'''

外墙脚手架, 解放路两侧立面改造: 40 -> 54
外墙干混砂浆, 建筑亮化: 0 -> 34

'''
'''

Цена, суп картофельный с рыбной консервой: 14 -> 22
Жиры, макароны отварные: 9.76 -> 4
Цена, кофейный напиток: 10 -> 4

'''

EXERCISE AIM -
Search the listing above for the lines with "Жиры, макароны отварные: 9.76 -> 4" and "Цена, кофейный напиток: 10 -> 4", then output those lines and all lines between them exactly.

SOLUTION BELOW -
Жиры, макароны отварные: 9.76 -> 4
Цена, кофейный напиток: 10 -> 4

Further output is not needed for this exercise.